18

22.5K 3.6K 97
                                    

Elden duduk sambil menyadarkan punggungnya di kepala ranjang. Terhitung 15 menit berlalu sejak Liana kembali datang dengan membawa makan siang untuk Azura. Makan siang yang membuat Elden mendecak kesal karena makanan tersebut adalah roti, sama seperti yang ia makan saat sarapan tadi.

Ia sangat lapar, dan makanan yang disediakan di kastil rose hanya sebuah roti yang sialnya harus ia bagi dua dengan Azura. Awalnya Elden menolak untuk berbagi dengan Azura, namun perempuan itu lebih dulu mengambil roti tersebut lalu memotongnya menjadi dua. Elden yang lapar dan tak punya pilihan, terpaksa memakan roti tersebut.

Saat Liana datang, Elden tak perlu lagi bersembunyi di lemari pakaian Azura. Itu karena Liana hanya meletakkan makan siang Azura didepan pintu, lalu pergi begitu saja setelah menendang kasar pintu kamar Azura. Mungkin ia masih kesal dengan kejadian pagi tadi.

Seharian Elden hanya duduk di ranjang tanpa melakukan apapun. Walau terus-terusan berada di dalam kamar, hal tersebut tak membuat Elden merasa bosan. Keberadaan Azura membuatnya tak merasa jenuh sedikitpun. Apa yang dilakukan perempuan itu membuat Elden merasa tertarik untuk memperhatikan.

Perempuan itu juga tak pernah meninggalkan kamarnya.
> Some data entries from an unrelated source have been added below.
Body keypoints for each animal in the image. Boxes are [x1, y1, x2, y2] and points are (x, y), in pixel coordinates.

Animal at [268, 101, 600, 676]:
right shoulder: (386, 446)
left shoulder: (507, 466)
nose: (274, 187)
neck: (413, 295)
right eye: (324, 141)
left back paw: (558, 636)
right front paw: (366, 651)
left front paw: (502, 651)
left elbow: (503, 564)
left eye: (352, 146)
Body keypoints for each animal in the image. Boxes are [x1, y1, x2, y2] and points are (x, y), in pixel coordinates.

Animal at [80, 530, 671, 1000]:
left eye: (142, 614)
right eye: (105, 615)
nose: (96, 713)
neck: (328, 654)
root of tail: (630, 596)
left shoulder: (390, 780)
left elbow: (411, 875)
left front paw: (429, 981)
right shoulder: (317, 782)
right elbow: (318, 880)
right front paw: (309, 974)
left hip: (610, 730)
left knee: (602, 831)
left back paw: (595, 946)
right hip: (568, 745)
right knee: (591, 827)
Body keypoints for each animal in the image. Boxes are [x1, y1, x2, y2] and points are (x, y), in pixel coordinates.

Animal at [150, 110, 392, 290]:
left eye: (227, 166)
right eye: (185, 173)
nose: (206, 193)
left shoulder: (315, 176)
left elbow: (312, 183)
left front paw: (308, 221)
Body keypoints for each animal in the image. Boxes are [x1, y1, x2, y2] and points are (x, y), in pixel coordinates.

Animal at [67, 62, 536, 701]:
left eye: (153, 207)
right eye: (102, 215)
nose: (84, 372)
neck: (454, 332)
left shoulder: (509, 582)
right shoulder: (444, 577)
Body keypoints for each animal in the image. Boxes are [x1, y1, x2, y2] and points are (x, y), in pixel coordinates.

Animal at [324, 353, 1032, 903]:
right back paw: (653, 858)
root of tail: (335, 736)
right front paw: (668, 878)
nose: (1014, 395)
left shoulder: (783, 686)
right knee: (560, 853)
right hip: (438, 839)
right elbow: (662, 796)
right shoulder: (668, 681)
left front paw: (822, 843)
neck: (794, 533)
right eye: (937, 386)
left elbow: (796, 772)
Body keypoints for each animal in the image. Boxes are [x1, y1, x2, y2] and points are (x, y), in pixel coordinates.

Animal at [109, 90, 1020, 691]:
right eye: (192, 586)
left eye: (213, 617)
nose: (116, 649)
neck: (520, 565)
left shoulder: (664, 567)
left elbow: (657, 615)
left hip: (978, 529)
Ia terlihat sama sekali tidak terganggu dengan keberadaan Elden. Azura menghabiskan waktu duduk dipinggir jendela sambil menatap keluar. Elden dapat melihat binar bahagia di mata Azura saat perempuan itu menatap keluar.

'Apa hanya ini yang ia lakukan selama tinggal disini?' Elden membatin sambil memperhatikan Azura. Sekarang ia tau alasan kenapa perempuan itu berani meninggalkan kastilnya bahkan setelah Elden mendapatinya. Selain karena makanannya, pasti ia juga merasa bosan seharian berada di kastilnya tanpa bisa melakukan apapun.

Azura beranjak dari duduknya. Ia melangkah menuju kursi kosong yang berhadapan dengan meja yang biasa ia gunakan untuk makan dan juga menulis. Ia duduk di kursi tersebut lalu mengeluarkan alat tulis dari laci meja. Apa yang dilakukannya membuat laki-laki yang sedari tadi memperhatikannya semakin penasaran.

'Oh? Dia pandai menulis?' Elden kembali membatin dengan wajah terkejut saat mengetahui fakta baru tentang Azura. Ia tak menyangka, perempuan yang selama hidupnya ia habiskan dalam kurungan ternyata tidak sebodoh yang dipikirkannya.

Mata Elden menangkap ekspresi cemberut dari perempuan itu saat menuliskan sesuatu di kertasnya. Alisnya bertaut dengan bibir sedikit menekuk. Tangannya bergerak kasar saat menorehkan tinta pada kertas putihnya. Elden jadi penasaran dengan apa yang ditulis perempuan itu hingga ia tampak begitu kesal.

Tuhan, tolong aku.
Tak bisakah kau mempercepat malam? Aku sungguh tak tahan dengan manusia es itu. Udara kamarku yang biasanya sejuk, kini sangat dingin seolah salju menembus dinding kamarku. Lihatlah, ia terus saja melihat ku solah aku ini adalah makanannya.

Itulah sepenggal keluh kesah Azura yang ia tuangkan dalam kertasnya. Berharap sang pemilik semesta mendengar dan mau mengabulkannya. Ia sungguh tertekan dengan keadaannya saat ini. Ia seolah diawasi binatang buas yang siap menerkamnya kapan saja. Bergerak tak bebas dan bernapas pun rasanya sulit untuknya.

Sunyi terus menerpa ruangan bernuansa putih abu-abu itu. Masing-masing sibuk dengan pikirannya sendiri. Sesekali Elden bersuara hanya untuk menyuruh Azura mengambilkan air untuknya. Air minum yang letaknya dekat ranjang, berjarak hanya sepanjang lengannya.

Ia bisa saja mengambil air itu tanpa harus memerintah Azura. Namun Elden tetap melakukannya karena senang saat melihat wajah kesal Azura yang tak bisa ia sembunyikan.

Waktu terus berlalu. Bulan telah menggantikan peran matahari di langit. Waktu yang sedari tadi ditunggu Azura akhirnya tiba. Wajahnya nampak cerah. Inilah saatnya mengembalikan Elden ke tempat asalnya.